Zâmbia. Um país com muita natureza, entre Angola e Moçambique (dois países de língua portuguesa), na parte central da África, onde se fala um pouco de inglês, mas majoritariamente se fala o tonga. É nesse território pouco conhecido para os espectadores ocidentais que o filme ‘Eu Não Sou Uma Bruxa’ se passa, e sua história ajuda a construir um imaginário ainda mais místico e estranho.
Como em quase todos os países africanos, no vilarejo em que se passa o filme as pessoas lucram com os atrativos naturais e culturais que os turistas estrangeiros buscam ao viajar para um local tão “exótico”. E, pela ótica ficcionista do longa, esses turistas não se desapontam ao serem levados a um vilarejo onde dezenas de mulheres velhas ficam sentadas com uma fita amarrada às costas. Elas são chamadas de bruxas, e, segundo explicação do guia de turismo, elas ficam amarradas a enormes carretéis para que não saiam voando (!) por aí, nem para que se afastem para muito longe da área delimitada onde elas devem ficar, pois podem causar mal aos moradores da cidade.
Dito isto, conhecemos Shula (Maggie Mulubwa, assustadora e impassível mesmo com pouquíssimas falas), uma menina de apenas 8 anos cujo único crime é estar sozinha e aparecer de repente no caminho das pessoas. Porque ela não fala nada e apenas encara todo mundo, as pessoas se assustam com sua presença, e logo ela é conduzida à delegacia sob a acusação de bruxaria. Lá, a policial Joséphine, do 11-78, indecisa sobre o que fazer diante da situação, liga para o Oficial Banda (Henry B. J. Phiri, detestável em seu papel manipulador), que decide acreditar na versão de que a menina é de fato uma bruxa e a leva para o tal vilarejo das velhas. É bastante perturbador ver aquelas mulheres – e especialmente a menina – com um pedaço de madeira atado às costas, com uma fita que funciona como uma espécie de coleira, controlando os passos delas que, em contrapartida, são levadas para trabalhar no campo, colhendo e plantando, pelo e para o próprio Estado.
No meio disso tudo, Banda, que é Ministro do Turismo, decide que a menina é lucrativa e começa a levá-la a todos os cantos, cobrando pelos serviços que ela exerce (segundo a tradição local, para decidir uma acusação – por exemplo, de quem roubou um dinheiro – chama-se uma bruxa e ela, só de olhar, sabe dizer quem é o verdadeiro acusado). E aí vemos o outro lado do imaginário da África, que é também o de exploração dos mais fracos e do aproveitamento da crença popular para se auto beneficiar – além de questões políticas muito comuns aos brasileiros, como a corrupção, o suborno e o caixa dois.

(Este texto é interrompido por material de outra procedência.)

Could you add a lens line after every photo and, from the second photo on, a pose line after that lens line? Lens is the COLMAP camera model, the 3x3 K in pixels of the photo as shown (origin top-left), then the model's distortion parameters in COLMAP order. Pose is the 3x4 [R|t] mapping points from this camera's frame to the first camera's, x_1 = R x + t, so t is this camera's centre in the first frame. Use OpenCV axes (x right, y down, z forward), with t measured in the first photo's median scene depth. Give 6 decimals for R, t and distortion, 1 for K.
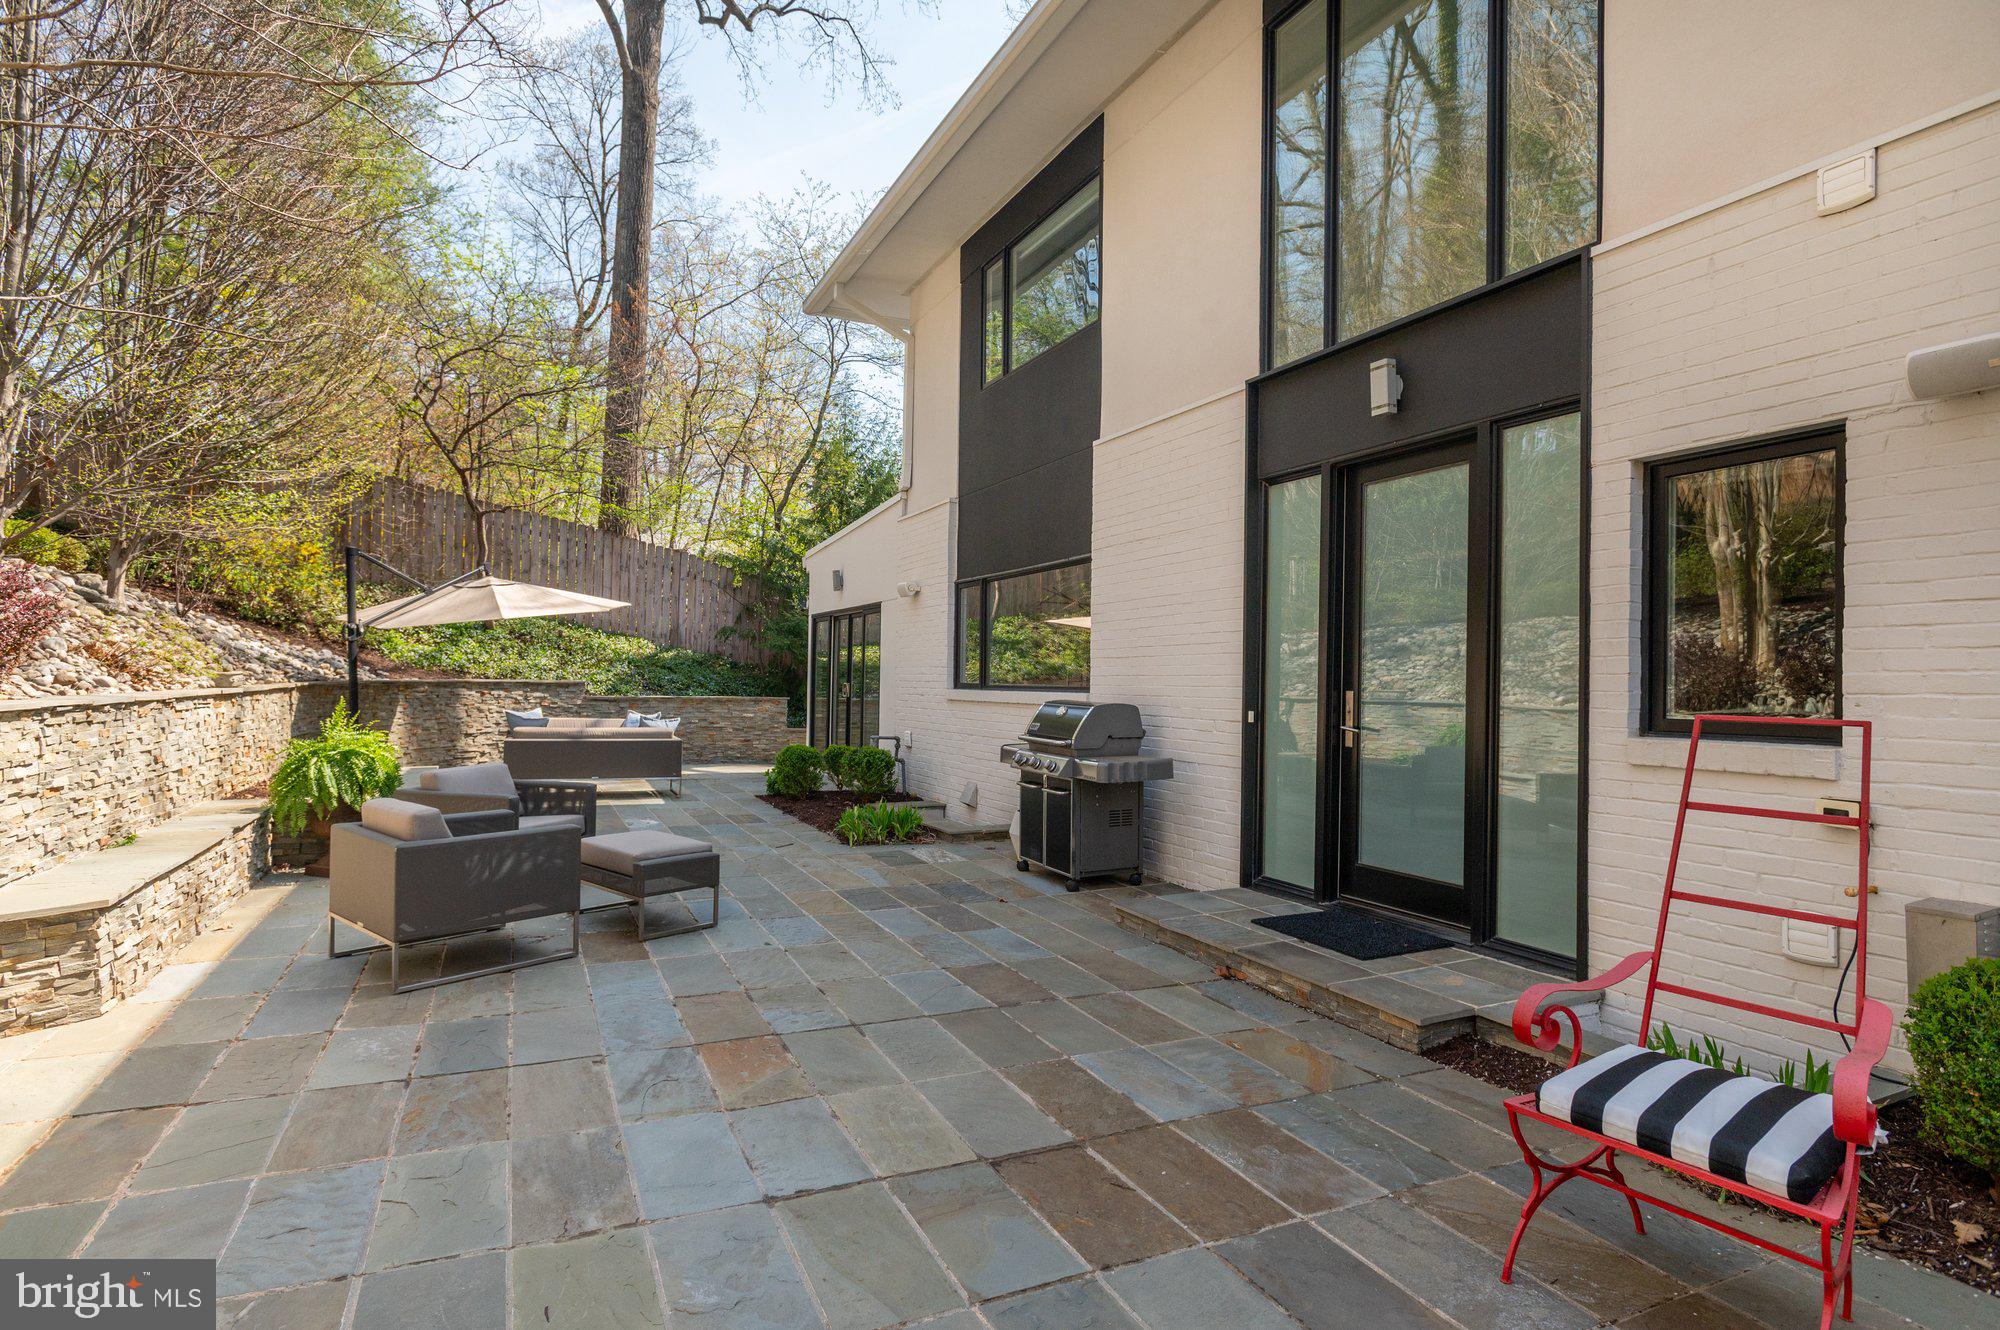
lens RADIAL K [[1052.0, 0, 980.8], [0, 1052.0, 665.9], [0, 0, 1]] dist [-0.022386, 0.001249]
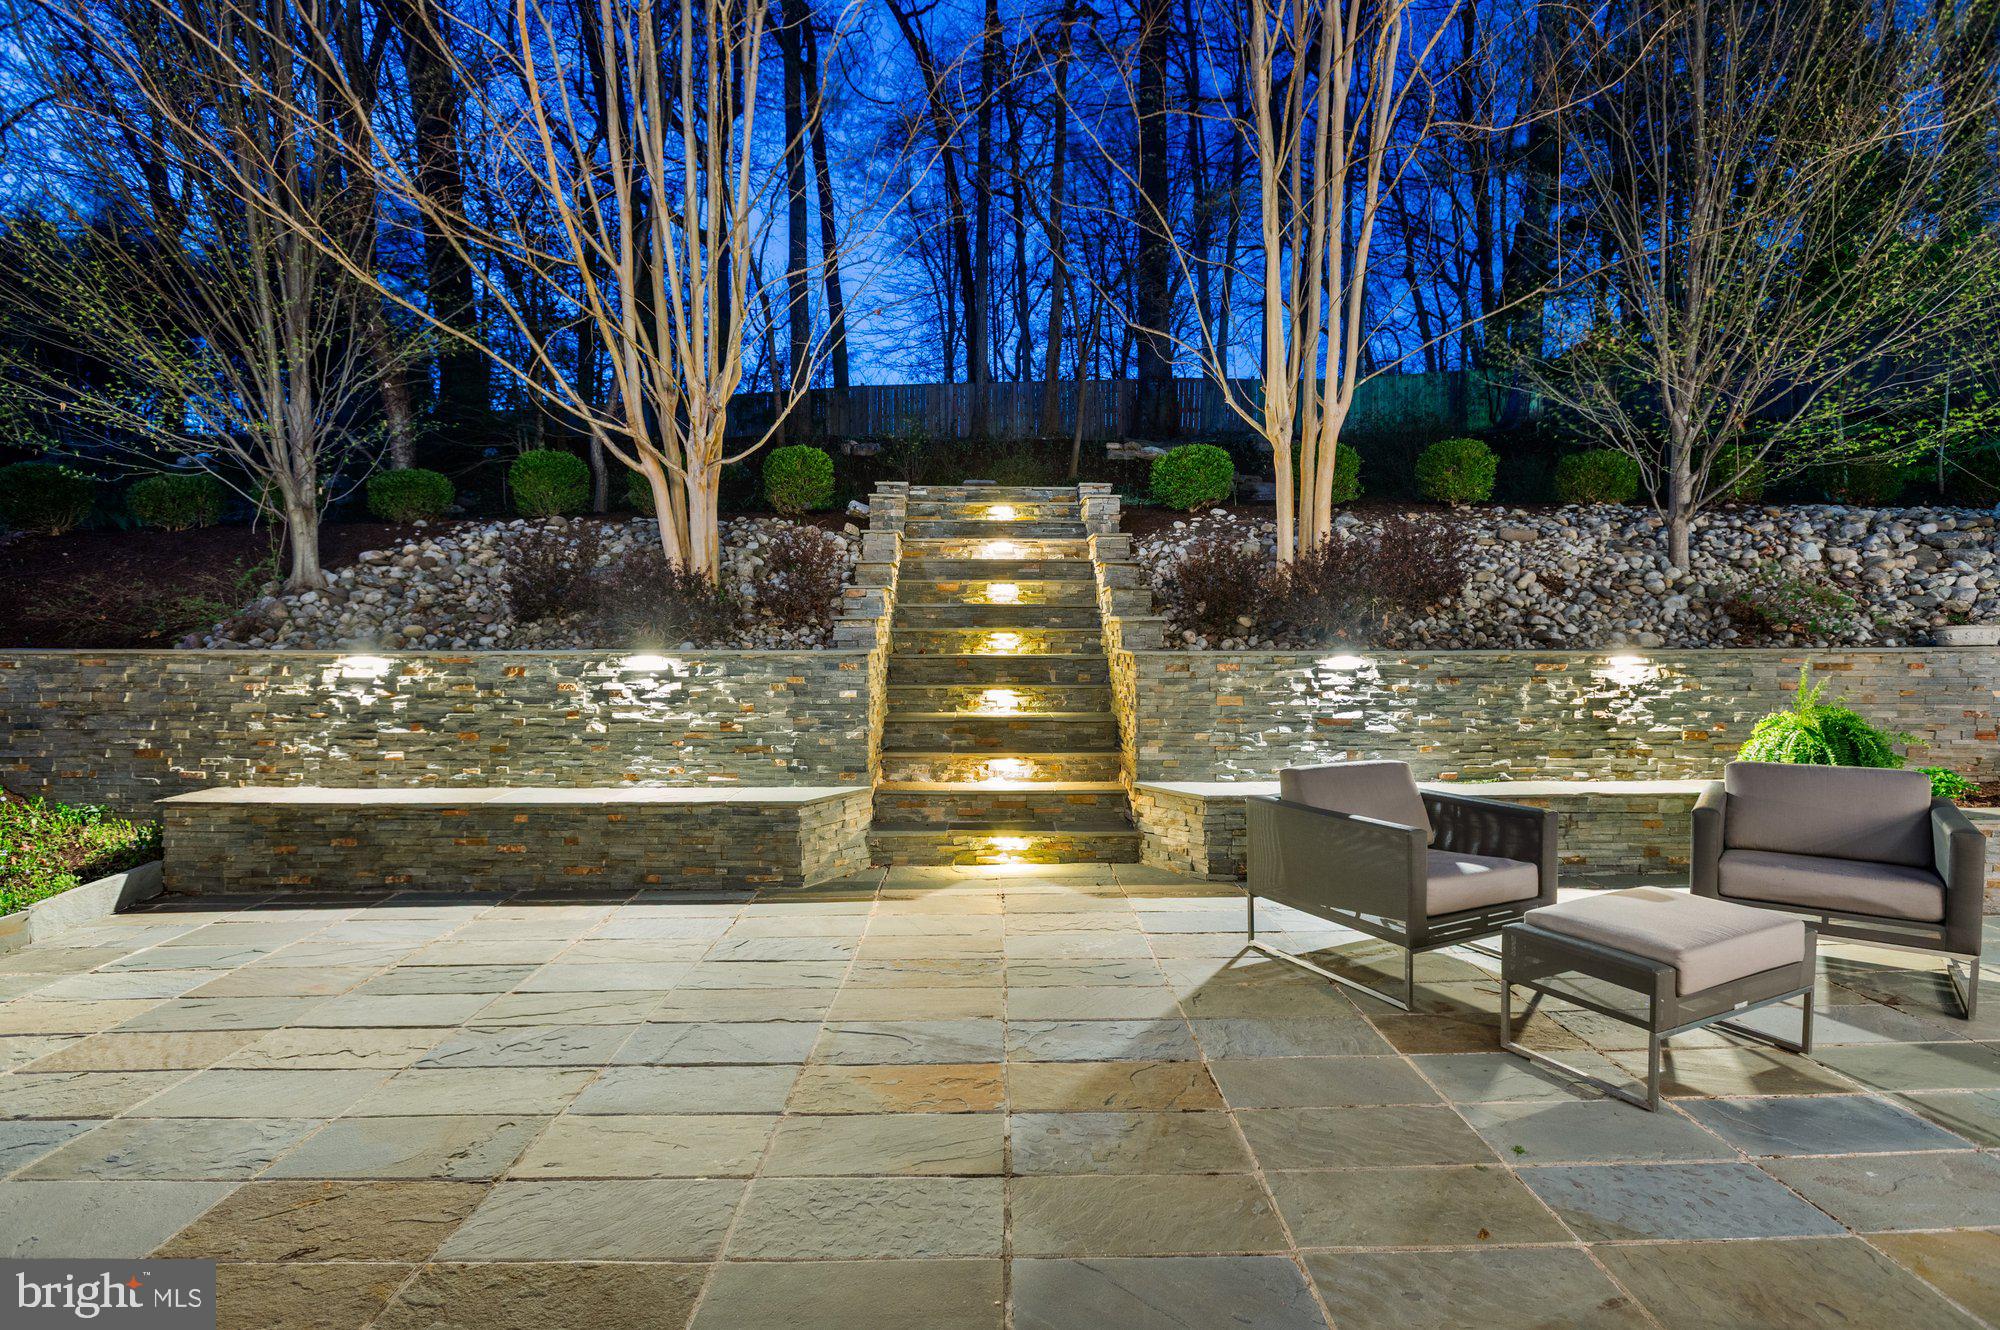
lens RADIAL K [[953.9, 0, 987.7], [0, 953.9, 663.3], [0, 0, 1]] dist [-0.010851, 0.000563]
pose [[-0.404819, 0.015255, -0.914269, 0.302838], [0.007188, 0.999883, 0.013500, 0.026641], [0.914368, -0.001107, -0.404882, 0.943275]]
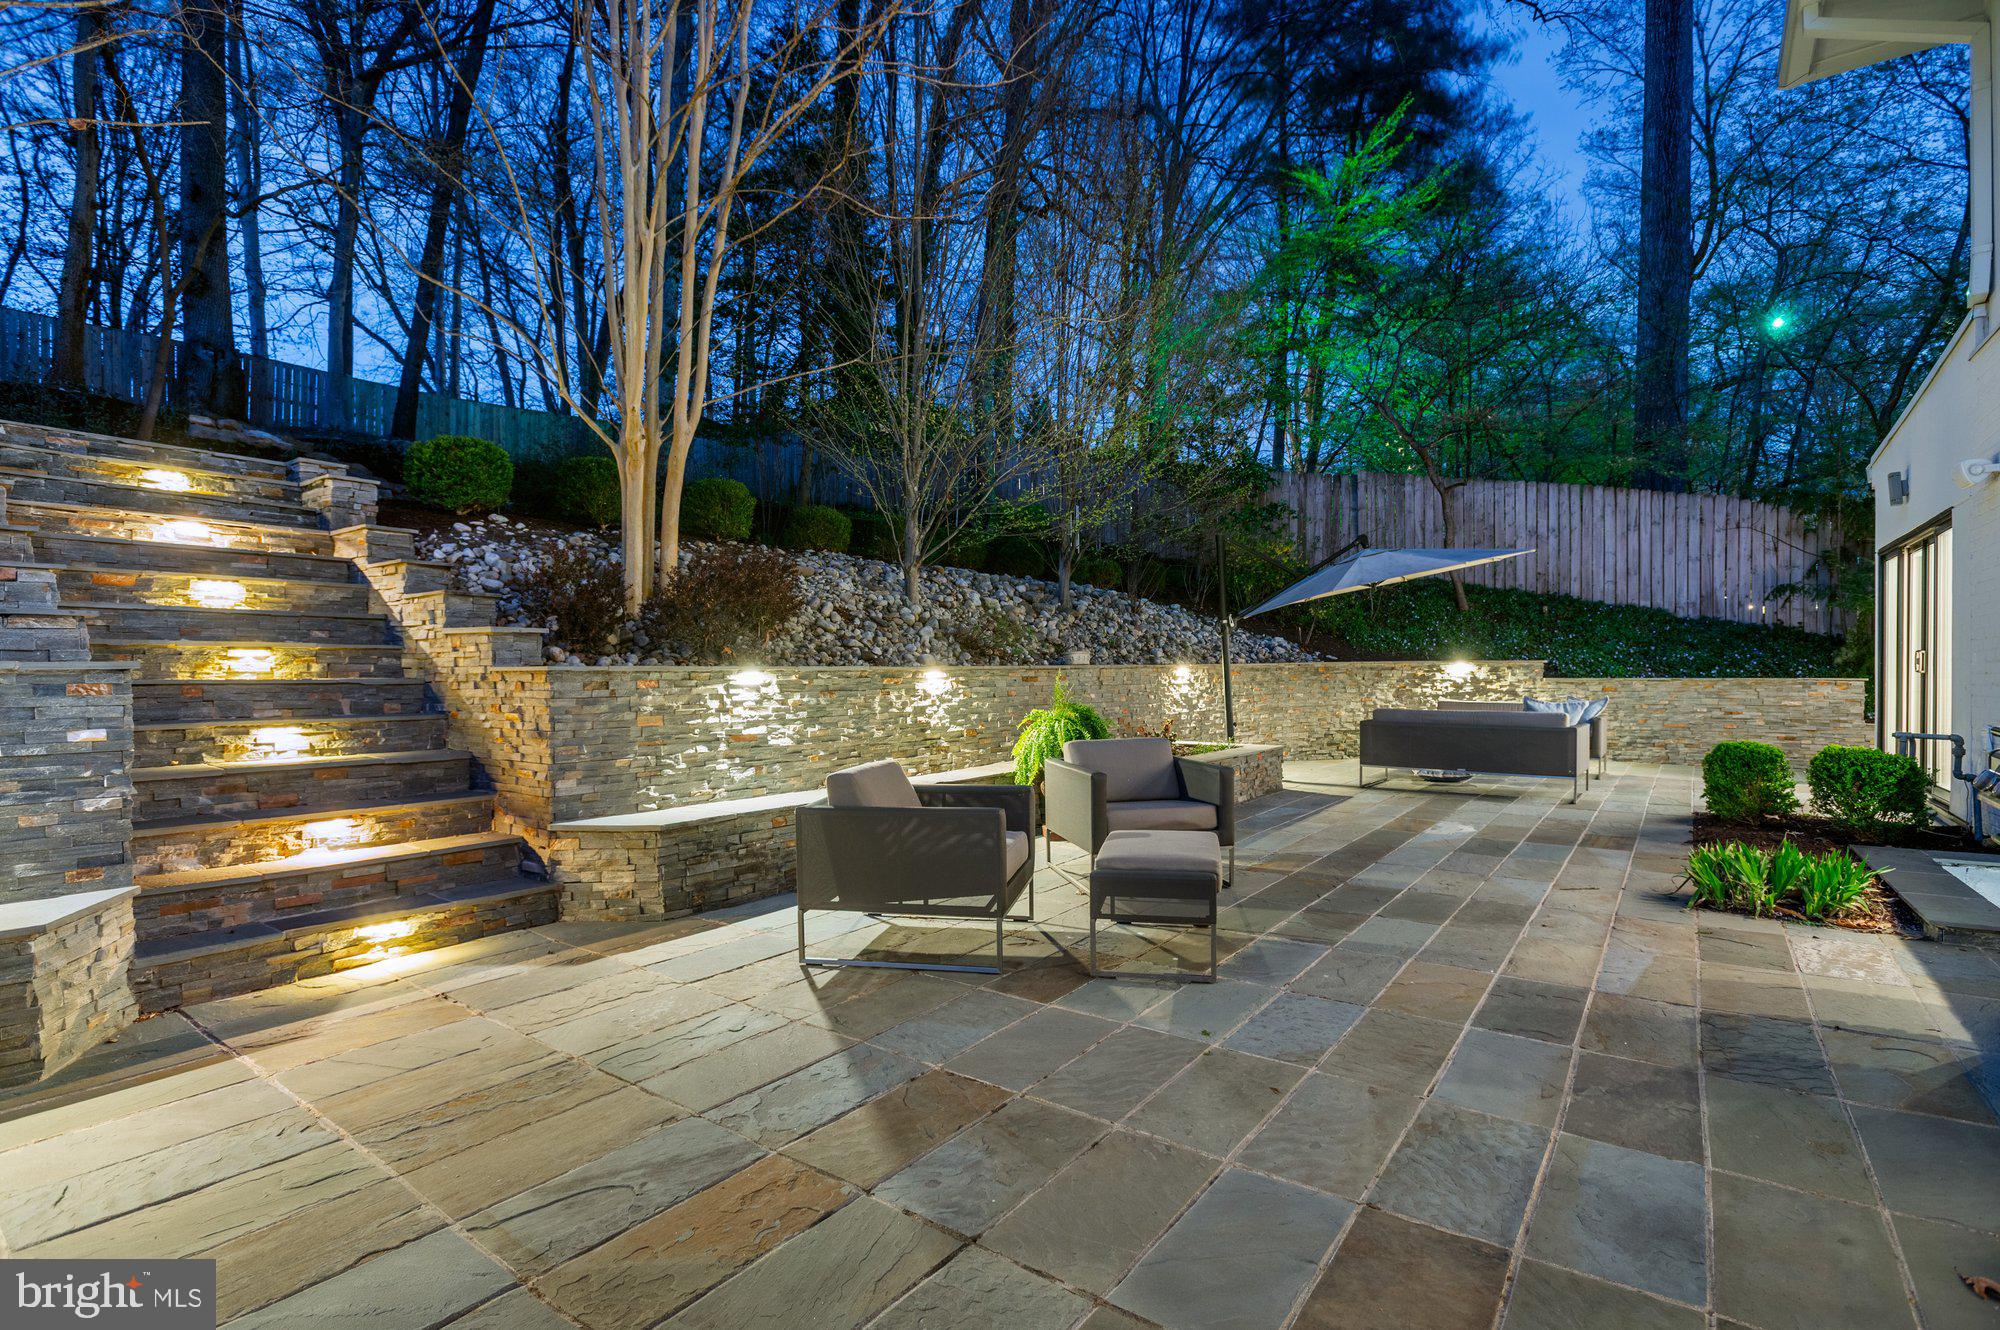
lens RADIAL K [[953.9, 0, 987.7], [0, 953.9, 663.3], [0, 0, 1]] dist [-0.010851, 0.000563]
pose [[0.480611, -0.027034, -0.876517, 0.235446], [0.024789, 0.999544, -0.017236, 0.050568], [0.876584, -0.013444, 0.481062, 0.608934]]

A direção de Rungano Nyoni conduz a câmera por fotografias e ângulos belíssimos mesmo dentro de uma trama triste e incômoda, aliviando os momentos de maior tensão focando no rosto de quem observa, não na ação principal, relegando ao espectador a tarefa de imaginar o que está acontecendo.
‘Eu Não Sou Uma Bruxa’ foi o longa que representou o Reino Unido na concorrência por uma vaga ao Oscar 2019, porém, apesar de ilustrar com muita sensibilidade uma história tristíssima que se aproxima da realidade local, falta ao roteiro uma questão universal, algo que interligue o ponto levantado pelo argumento do filme à uma história cuja trama é melhor desenvolvida, menos subjetiva. A poesia, o simbolismo e o lúdico do filme são os pilares de sua construção, porém, às vezes o excesso de subjetividade leva ao distanciamento e à incompreensão.